_What to do:_ Write out each line of the listing as it stands, without the images.

_Given data:_
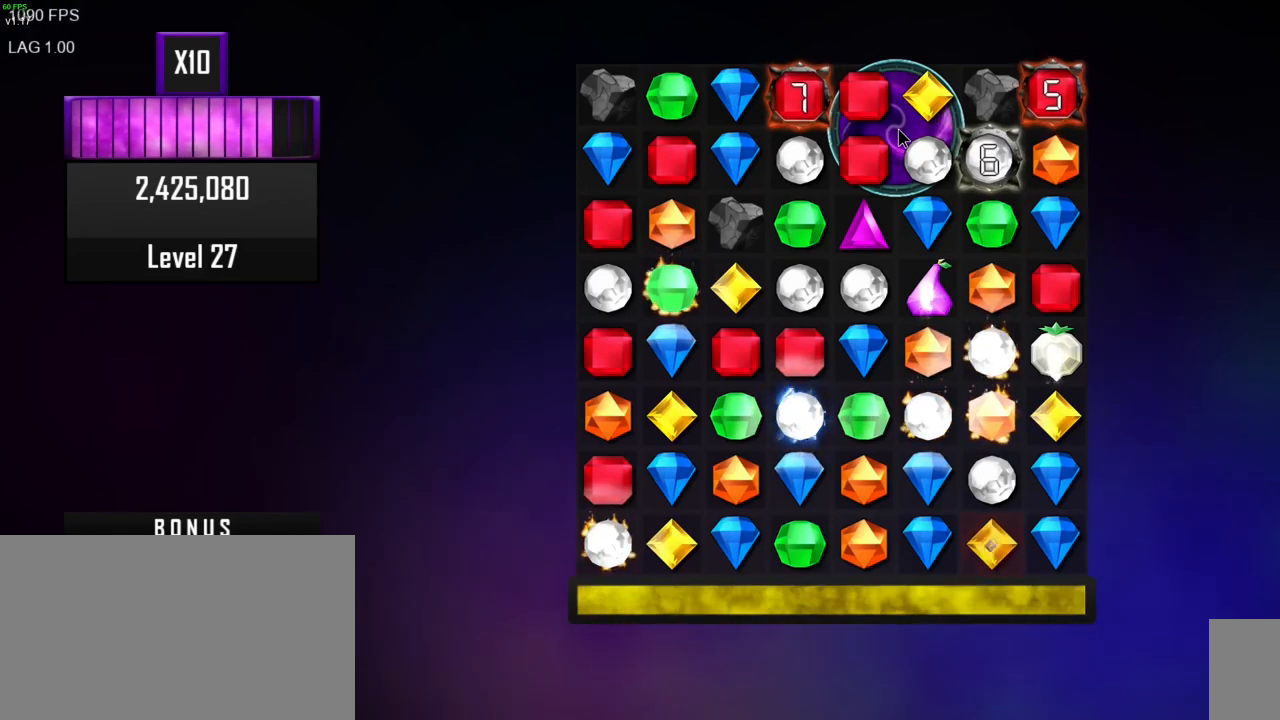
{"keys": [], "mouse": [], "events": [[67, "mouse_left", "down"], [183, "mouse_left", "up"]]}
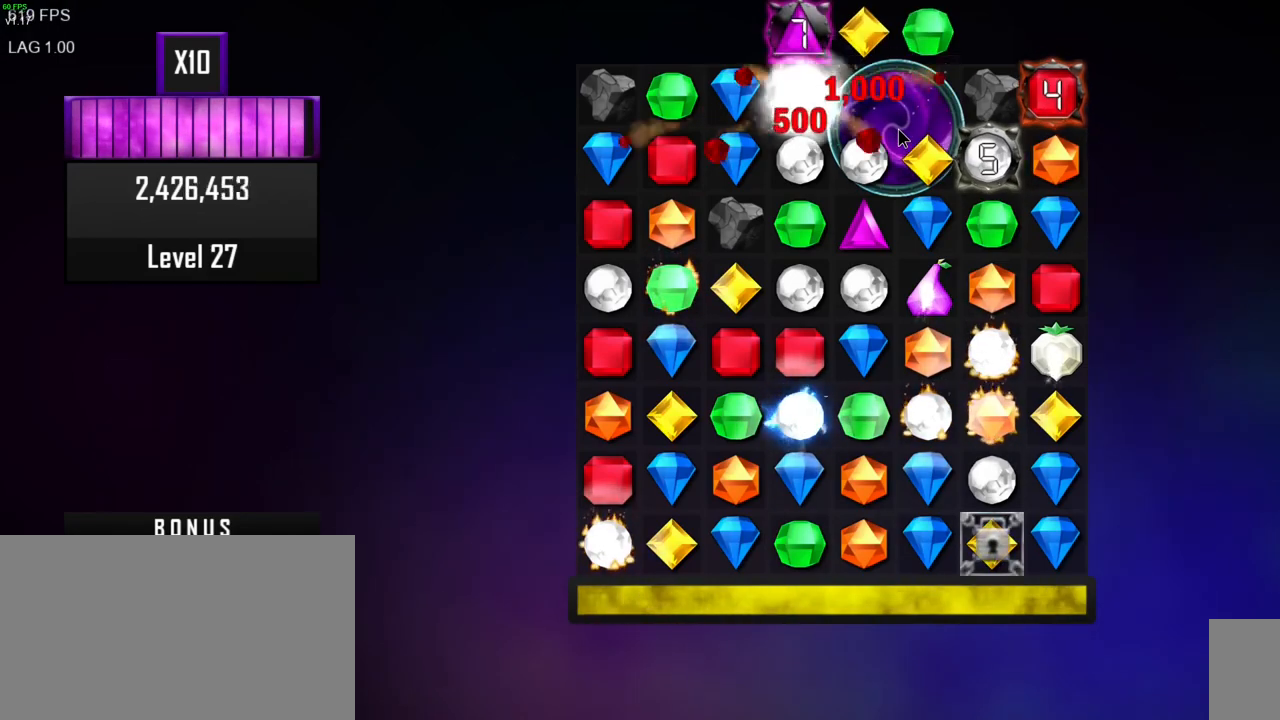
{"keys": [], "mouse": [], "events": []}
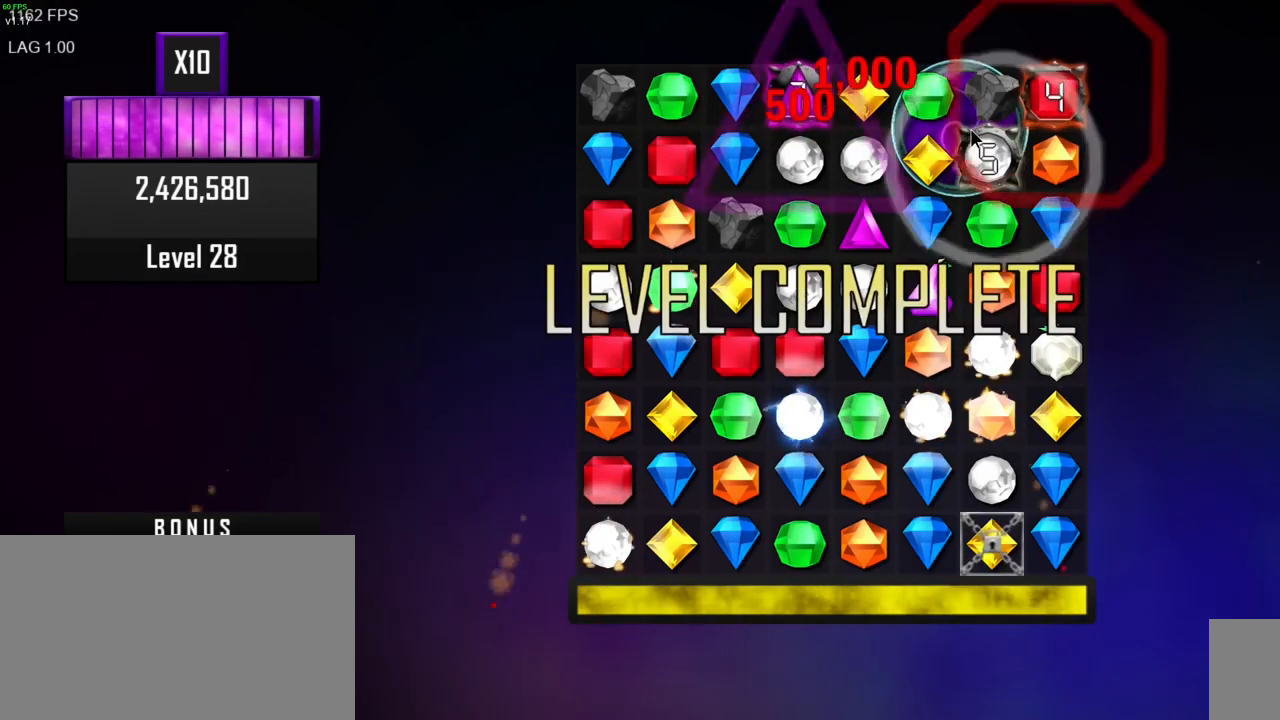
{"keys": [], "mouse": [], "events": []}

_Written answer:_
{"keys": [], "mouse": [], "events": [[67, "mouse_left", "down"], [183, "mouse_left", "up"]]}
{"keys": [], "mouse": [], "events": []}
{"keys": [], "mouse": [], "events": []}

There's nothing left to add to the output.